There’s nothing that I know about that product, or its distribution system, its finances, or anything, that, really, hundreds of thousands — or millions — of people aren’t capable of, that they don’t already know. They just don’t do anything about it.
And similarly, if you get into some complicated business, you can get a report that’s a thousand pages thick and you got Ph.D.s working on it, but it doesn’t mean anything.
You know, what you’ve got is a report but you don’t — it — you won’t understand that business, what it’s going to look like in 10 or 15 years.
The big thing to do is avoid being wrong. (Laughter)
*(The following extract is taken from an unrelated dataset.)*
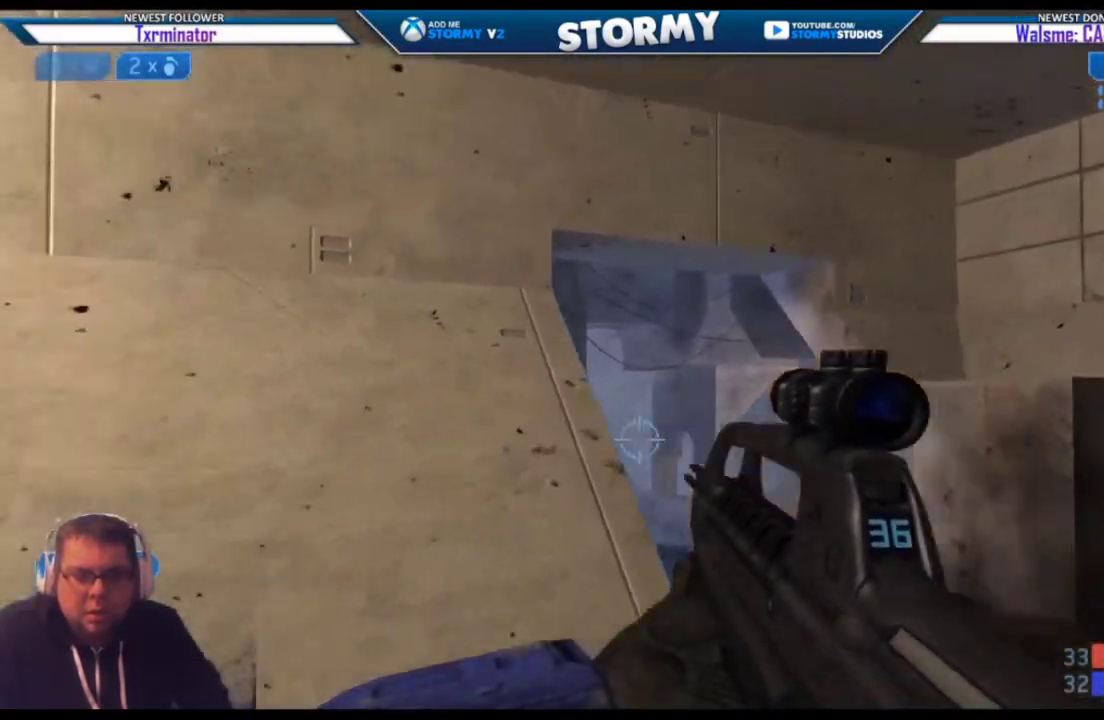
{"buttons": [], "left_stick": "left", "right_stick": "up", "events": [[217, "right_stick", "center"], [450, "left_stick", "left"], [483, "right_stick", "up"]]}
CHARLIE MUNGER: There are some things that are so intrinsically dangerous. Another of my heroes is Mark Twain, who looked at the promoters of his day and he said, “A mine is a hole in the ground owned by a liar.” (Laughter)
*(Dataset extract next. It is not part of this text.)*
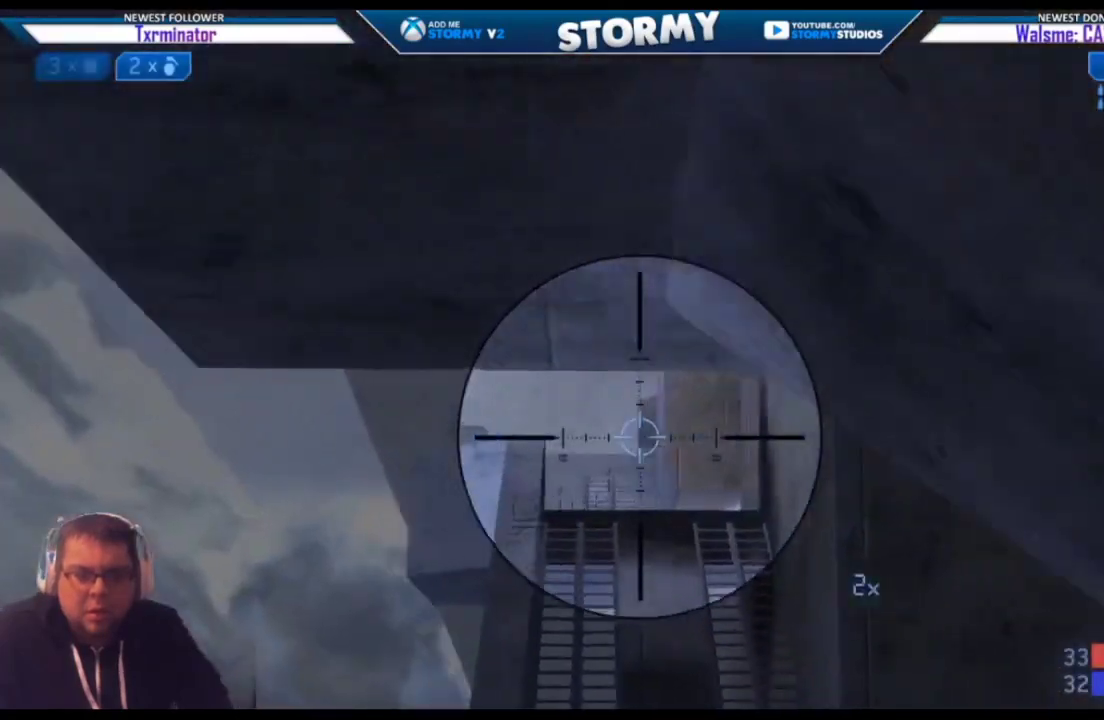
{"buttons": [], "left_stick": "left", "right_stick": "up-right", "events": [[133, "right_stick", "right"], [383, "R3", "down"], [450, "right_stick", "up-right"], [483, "R3", "up"]]}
And that’s the way I’ve come to look at projections. I mean, basically, I can remember, Warren and I were offered $2 million worth of projections once in the course of buying a business and the book was this thick.
WARREN BUFFETT: For nothing.
CHARLIE MUNGER: And, if we were given it for nothing, and we wouldn’t open it.
WARREN BUFFETT: We almost paid 2 million not to look at it. (Laughter)
It’s ridiculous. I do not understand why any buyer of a business looks at a bunch of projections put together by a seller or —
CHARLIE MUNGER: Or his agent.
WARREN BUFFETT: — or his agent.
I mean, it — you can almost say that it’s naive to think that that has any utility whatsoever. We just are not interested.
If we don’t have some idea ourselves of what we think the future is, to sit there and listen to some other guy who’s trying to sell us the business or get a commission on it tell us what the future’s going to be — it — like I say, it’s very naïve.
CHARLIE MUNGER: Yeah, and five years out.
WARREN BUFFETT: Yeah. We had a line in the report one time, “Don’t ask the barber whether you need a haircut.” And — (laughter) — it’s quite applicable to projections of — by sellers — of businesses.